Matjaž Barborič
Matjaž Barborič is a group leader at the Faculty of Medicine, University of Helsinki, Finland. He received his B.Sc. in Microbiology from the University of Ljubljana in 1998 and earned a Ph.D. in Biomedicine and Molecular Biology from the University of Ljubljana School of Medicine in 2005. His graduate work, carried out at the University of California, San Francisco (UCSF) under the mentorship of Professor B. Matija Peterlin, was among the first to demonstrate that eukaryotic transcription can be regulated at the level of RNA polymerase II elongation. He discovered that transcriptional activators and repressors modulate gene expression via the P-TEFb (CDK9 – Cyclin T) kinase. During his postdoctoral training with Dr. B. Matija Peterlin at UCSF – funded by a prestigious The American Foundation for AIDS Research fellowship – he further revealed how the non-coding 7SK snRNA controls P-TEFb activity, how HIV Tat circumvents this regulation to enable viral replication, and how the 7SK – P-TEFb axis is critical for vertebrate development and pre-mRNA maturation. In 2010, Dr. Barborič was appointed Academy of Finland Research Fellow, launching his independent research career at the University of Helsinki, and in 2019 he became a Sigrid Juselius Senior Investigator.
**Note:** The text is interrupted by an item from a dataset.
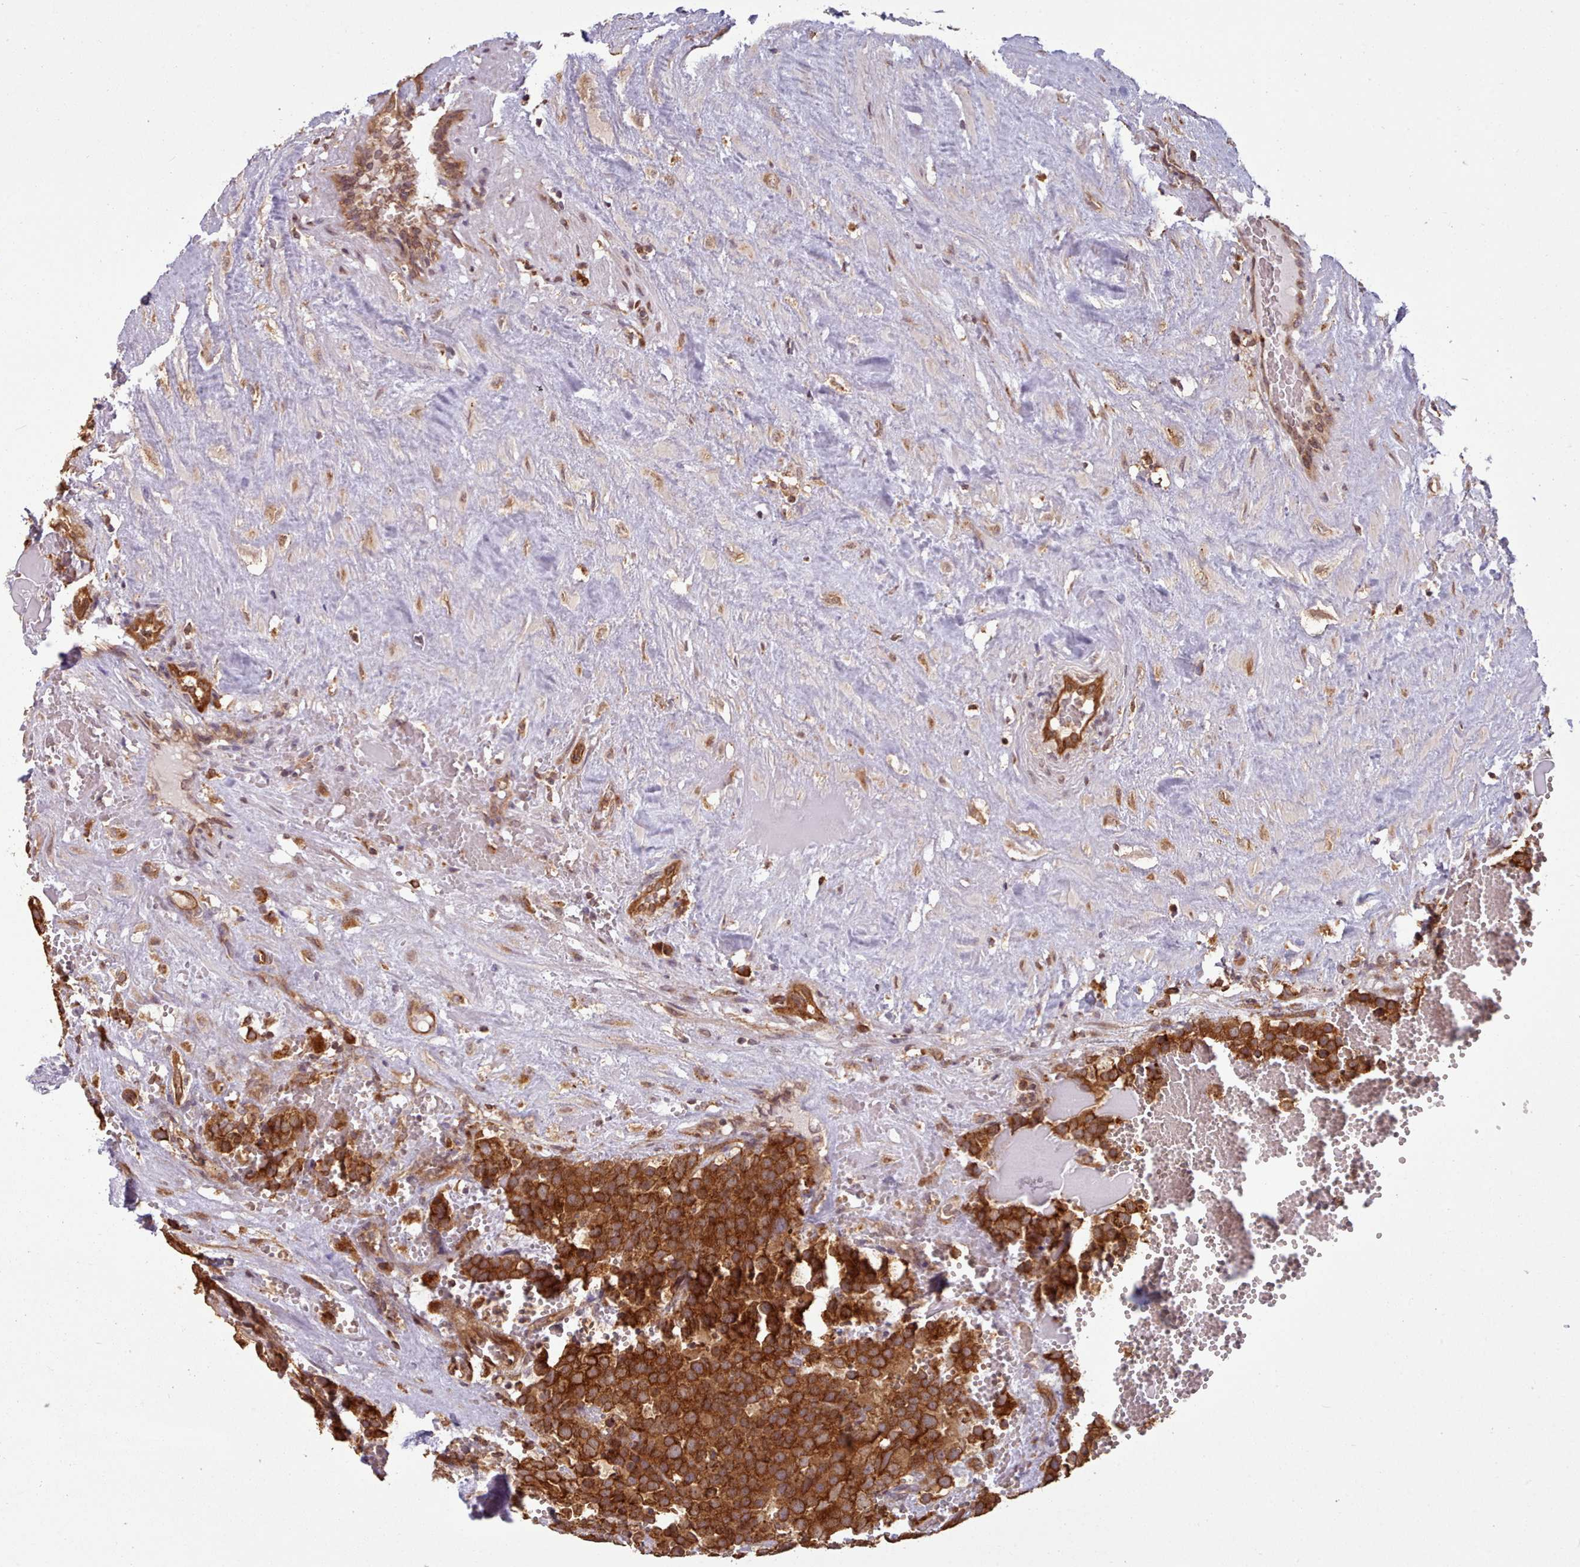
{"staining": {"intensity": "strong", "quantity": ">75%", "location": "cytoplasmic/membranous"}, "tissue": "testis cancer", "cell_type": "Tumor cells", "image_type": "cancer", "snomed": [{"axis": "morphology", "description": "Seminoma, NOS"}, {"axis": "topography", "description": "Testis"}], "caption": "Testis cancer (seminoma) stained for a protein (brown) shows strong cytoplasmic/membranous positive expression in about >75% of tumor cells.", "gene": "CRYBG1", "patient": {"sex": "male", "age": 71}}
Research projects: Dr. Barborič’s laboratory uses biochemical, genomic, and functional approaches to make foundational advances in understanding how transcriptional cyclin-dependent kinases (tCDKs) regulate gene expression, with implications for cancer, DNA damage response and resilience to cellular stress. His group uncovered the molecular basis for how mutated CDK12 ceased to function as a tumor suppressor in ovarian and other cancers. In collaboration with colleagues, his group discovered that, following genotoxic stress, the RNA-binding protein RBM7 triggers release of P-TEFb from the inhibitory 7SK snRNP, promoting Pol II pause-release within a transcriptional program crucial for the survival of stressed cells. Subsequent studies demonstrated that CDK12 inhibition activates P-TEFb, creating a synthetic-lethal vulnerability of cancer cells to combined inhibition of CDK9 and CDK12. The team also revealed that P-TEFb modulates cancer cell fate downstream of p53: its selective inhibition synergizes with MDM2 inhibitors to switch cells from cell-cycle arrest toward apoptosis. Beyond mechanistic dissection, these contributions highlight translational potential: they suggest rational combinatorial therapies that exploit cancer cells’ dependence on transcriptional control by tCDKs. His lab continues to explore how tCDKs coordinate with gene regulators, noncoding RNAs and cell signaling networks in cancer and rare disease models. As an ASEF mentor, he is eager to assist mentees formulate bold hypotheses, design integrative experiments, and translate mechanistic insights into innovative treatments.